1. The girl ate the apple. (The apple was eaten by the girl).2. The boy was pushed by the girl. (The boy was pushed by the girl).

Patients with Broca's aphasia understand the first sentence easily but have difficulty with the second. The problem they have with the second proposal is deciding who was pushing and who was being pushed. Did the girl push the boy or did the boy push the girl? Although it may seem obvious to you that a girl pushed a boy, patients with Broca's aphasia have difficulty processing connecting words such as was and by, making it difficult to determine who was pushed.

On the contrary, the first sentence cannot be interpreted in two ways. It is clear that the girl ate the apple because the converse is not possible, except in the unlikely science fiction scenario of the apple eating the girl (Dick et al., 2001; Novick et al., 2005).
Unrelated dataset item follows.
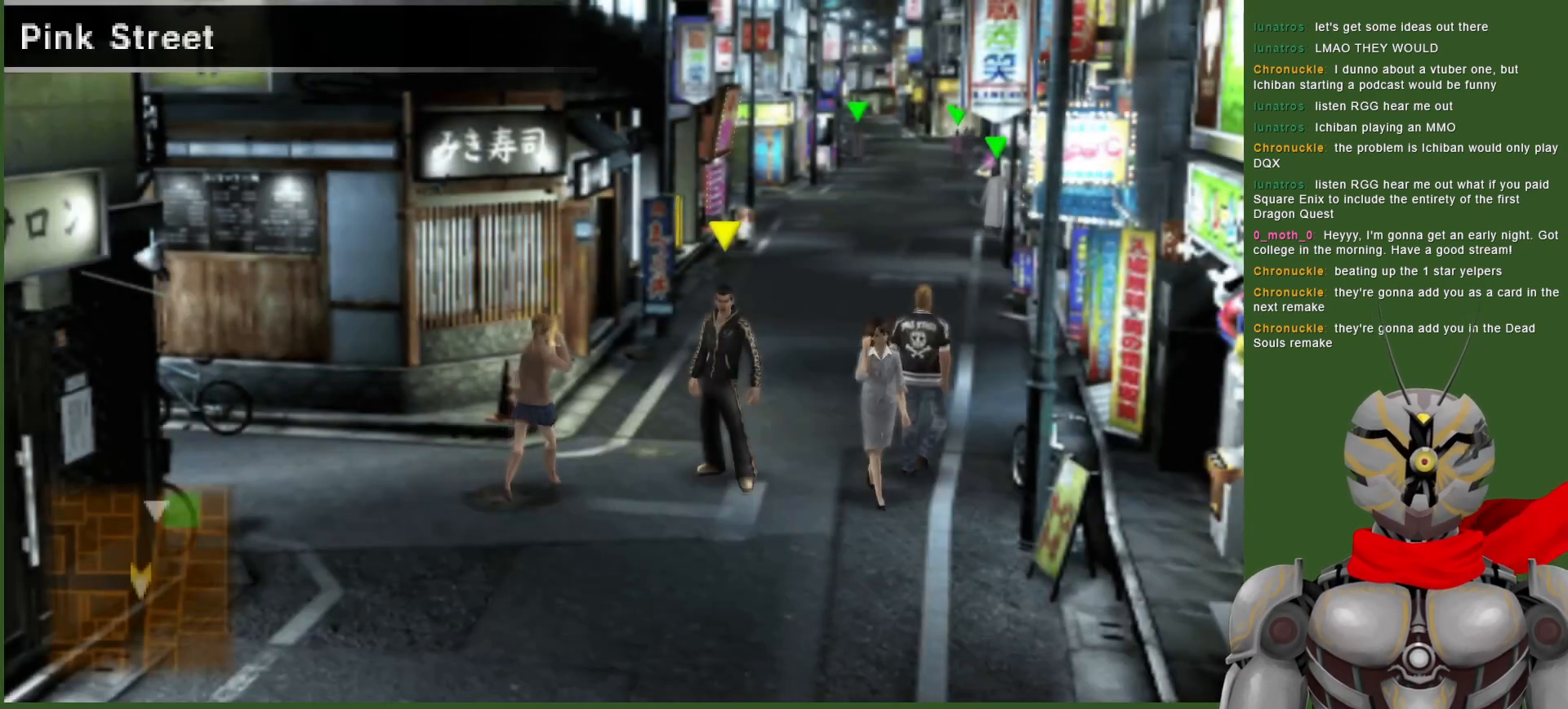
{"dt_ms": 500, "buttons": [], "left_stick": "down-left", "right_stick": "center", "events": [[433, "left_stick", "down-left"]]}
The fact that Broca's patients have real problems understanding language indicates that Broca's aphasia is not just a problem with language production.

The results of many behavioral and physiological experiments have led some researchers to distinguish not between problems of reproduction and comprehension, but into problems with form and meaning.

Problems with form are associated with difficulties in determining the relationship between words in a sentence (for example, the problem of patients with Broca's aphasia with sentence 2.

Problems with meaning include wider differences in comprehension, as in patients with Wernicke's aphasia who will also have difficulty with sentence 1.

A method of recording rapid electrical responses in the brain, called event-related potential (ERP), has provided additional capabilities for distinguishing form and meaning.